Saturday, February 28, 2009

17th Amendment: Beginning of the End

What's the 17th Amendment to the Constitution of the United States say?

"The Senate of the United States shall be composed of two Senators from each State, elected by the people thereof, for six years; "  etc.

Previously, the 3rd section of Article I of the Constitution read:

"The Senate of the United States shall be composed of two Senators from each State, chosen by the Legislature thereof, for six Years;"

Notice the difference?  I highlighted it for you.

After this Amendment passed in 1913, the Federal power grab began in earnest.  The states themselves no longer had any way to control their destiny through the indirect election of Senators.  Senators back then would not have been as easily swayed by special interests -- given that those interests don't directly get to donate money to a campaign.

Not coincidentially, the Federal Income Tax began in 1913 with the 16th Amendment.  After that, our money has gone towards supporting the Federal Government, not the states.  I've long contended that our taxes should be flipped in percentages (i.e. 30-odd percent to the state, single digits to the Federal Government).  That won't ever happen as long as special interests, and not the legislature of the States, can control who gets seated in the senate.


Mark said...

This all sounds good until you look at the history of the amendment and why it was necessary. The state of Indiana didn't appoint a Senator for two years prior to the Civil War under the old system.

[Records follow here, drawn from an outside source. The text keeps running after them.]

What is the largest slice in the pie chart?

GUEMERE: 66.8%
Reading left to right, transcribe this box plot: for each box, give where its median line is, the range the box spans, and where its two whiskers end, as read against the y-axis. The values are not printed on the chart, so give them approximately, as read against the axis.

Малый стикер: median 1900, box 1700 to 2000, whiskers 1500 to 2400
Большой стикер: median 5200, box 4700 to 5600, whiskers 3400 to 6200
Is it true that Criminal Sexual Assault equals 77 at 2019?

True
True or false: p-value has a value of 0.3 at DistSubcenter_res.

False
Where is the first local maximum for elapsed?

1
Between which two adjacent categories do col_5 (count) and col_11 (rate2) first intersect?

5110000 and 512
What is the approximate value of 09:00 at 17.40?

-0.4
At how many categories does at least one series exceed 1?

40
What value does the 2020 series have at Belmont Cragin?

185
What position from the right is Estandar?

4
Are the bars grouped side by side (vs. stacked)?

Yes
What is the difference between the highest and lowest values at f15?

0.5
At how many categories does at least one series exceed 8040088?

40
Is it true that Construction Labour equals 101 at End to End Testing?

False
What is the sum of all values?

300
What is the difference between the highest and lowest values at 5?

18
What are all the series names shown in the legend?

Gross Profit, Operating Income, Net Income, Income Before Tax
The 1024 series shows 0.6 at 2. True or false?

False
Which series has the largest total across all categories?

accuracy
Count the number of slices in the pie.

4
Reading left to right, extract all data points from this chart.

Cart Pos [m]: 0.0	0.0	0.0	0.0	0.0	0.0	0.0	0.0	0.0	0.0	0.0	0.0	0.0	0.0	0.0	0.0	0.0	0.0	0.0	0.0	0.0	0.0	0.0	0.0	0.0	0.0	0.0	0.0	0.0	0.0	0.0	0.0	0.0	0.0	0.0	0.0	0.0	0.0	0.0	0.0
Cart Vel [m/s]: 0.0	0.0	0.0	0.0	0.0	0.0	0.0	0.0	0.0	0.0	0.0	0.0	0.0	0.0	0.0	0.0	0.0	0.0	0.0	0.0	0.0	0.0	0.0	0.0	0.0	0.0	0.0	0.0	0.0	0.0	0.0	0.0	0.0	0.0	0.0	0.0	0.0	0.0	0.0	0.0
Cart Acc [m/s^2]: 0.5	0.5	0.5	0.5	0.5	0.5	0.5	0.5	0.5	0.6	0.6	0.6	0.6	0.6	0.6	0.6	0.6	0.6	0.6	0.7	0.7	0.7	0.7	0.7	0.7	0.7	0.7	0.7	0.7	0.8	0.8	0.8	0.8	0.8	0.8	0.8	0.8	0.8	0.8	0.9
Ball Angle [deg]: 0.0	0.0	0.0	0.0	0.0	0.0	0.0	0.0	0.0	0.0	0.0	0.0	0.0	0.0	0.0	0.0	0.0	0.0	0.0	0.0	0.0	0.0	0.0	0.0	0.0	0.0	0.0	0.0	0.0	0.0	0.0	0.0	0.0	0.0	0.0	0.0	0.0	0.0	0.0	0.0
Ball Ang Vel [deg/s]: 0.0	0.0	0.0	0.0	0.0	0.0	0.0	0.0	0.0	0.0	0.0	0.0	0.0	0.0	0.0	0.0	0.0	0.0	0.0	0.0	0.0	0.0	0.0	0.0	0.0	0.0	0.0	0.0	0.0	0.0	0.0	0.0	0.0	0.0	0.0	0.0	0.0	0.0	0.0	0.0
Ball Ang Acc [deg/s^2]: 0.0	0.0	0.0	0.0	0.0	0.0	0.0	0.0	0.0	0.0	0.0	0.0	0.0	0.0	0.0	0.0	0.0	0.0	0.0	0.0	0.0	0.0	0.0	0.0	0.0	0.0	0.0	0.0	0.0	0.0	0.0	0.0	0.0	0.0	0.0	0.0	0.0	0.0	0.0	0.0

Turns out the state legislatures weren't so efficient in getting Senators elected. Imagine the budget impasse in California, but with Senators. Also, who's to say there wouldn't be special interests on the state side instead.

Trimbo said...

If a state wants to be inefficient, or not elect a senator, then that's their prerogative... right? The Federal Government will continue making decisions without them.

The special interests are once removed. Consider it the legislative equivalent of a representative government, rather than a true democracy wherein the majority can rule over the minority.